Exercise aim
Reproduce, word for word, the records from the line containing "like 0.877 A." through the line containing "Your answer: 6 A", including both of those lines.

Provided data
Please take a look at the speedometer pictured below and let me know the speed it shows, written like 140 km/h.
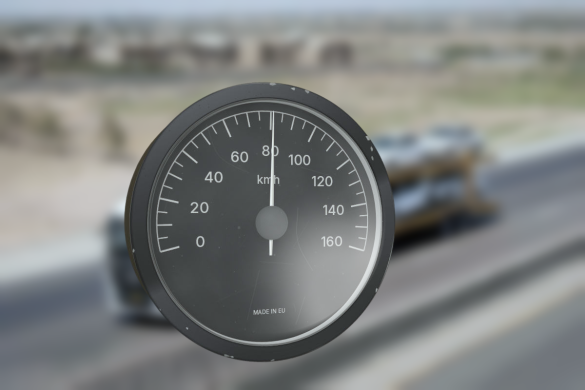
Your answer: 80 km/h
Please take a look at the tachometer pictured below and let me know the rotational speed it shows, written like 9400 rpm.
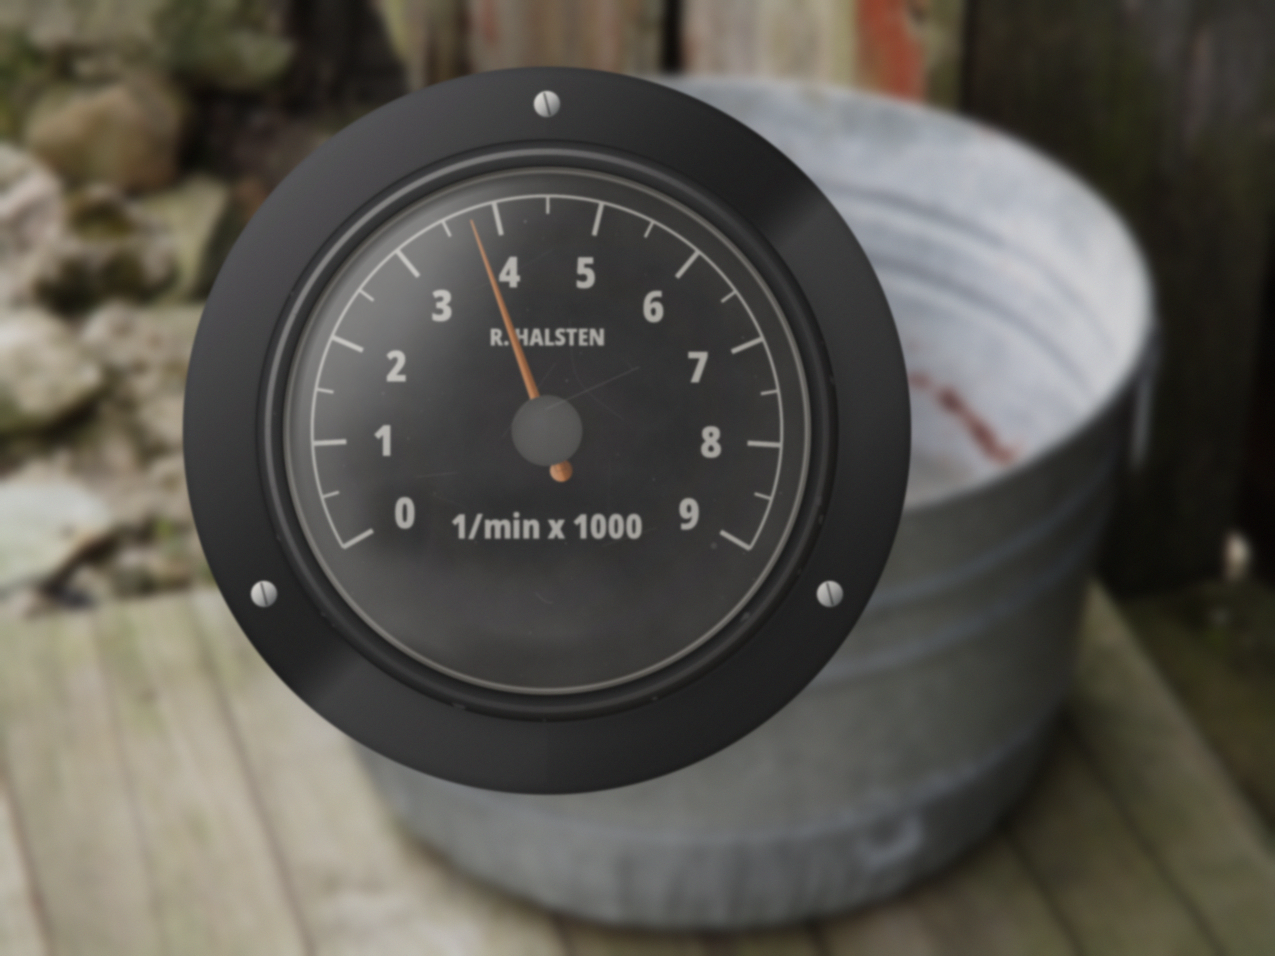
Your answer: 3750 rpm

...

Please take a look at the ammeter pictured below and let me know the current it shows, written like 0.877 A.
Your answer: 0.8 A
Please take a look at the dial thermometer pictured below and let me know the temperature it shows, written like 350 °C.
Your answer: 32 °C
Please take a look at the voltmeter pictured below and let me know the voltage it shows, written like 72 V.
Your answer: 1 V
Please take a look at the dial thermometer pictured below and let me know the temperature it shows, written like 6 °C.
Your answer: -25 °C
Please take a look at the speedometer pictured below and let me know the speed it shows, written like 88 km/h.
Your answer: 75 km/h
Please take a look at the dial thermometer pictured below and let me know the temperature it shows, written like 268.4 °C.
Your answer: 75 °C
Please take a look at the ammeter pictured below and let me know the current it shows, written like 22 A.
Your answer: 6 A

Answer to this exercise
Please take a look at the ammeter pictured below and let me know the current it shows, written like 0.877 A.
Your answer: 0.8 A
Please take a look at the dial thermometer pictured below and let me know the temperature it shows, written like 350 °C.
Your answer: 32 °C
Please take a look at the voltmeter pictured below and let me know the voltage it shows, written like 72 V.
Your answer: 1 V
Please take a look at the dial thermometer pictured below and let me know the temperature it shows, written like 6 °C.
Your answer: -25 °C
Please take a look at the speedometer pictured below and let me know the speed it shows, written like 88 km/h.
Your answer: 75 km/h
Please take a look at the dial thermometer pictured below and let me know the temperature it shows, written like 268.4 °C.
Your answer: 75 °C
Please take a look at the ammeter pictured below and let me know the current it shows, written like 22 A.
Your answer: 6 A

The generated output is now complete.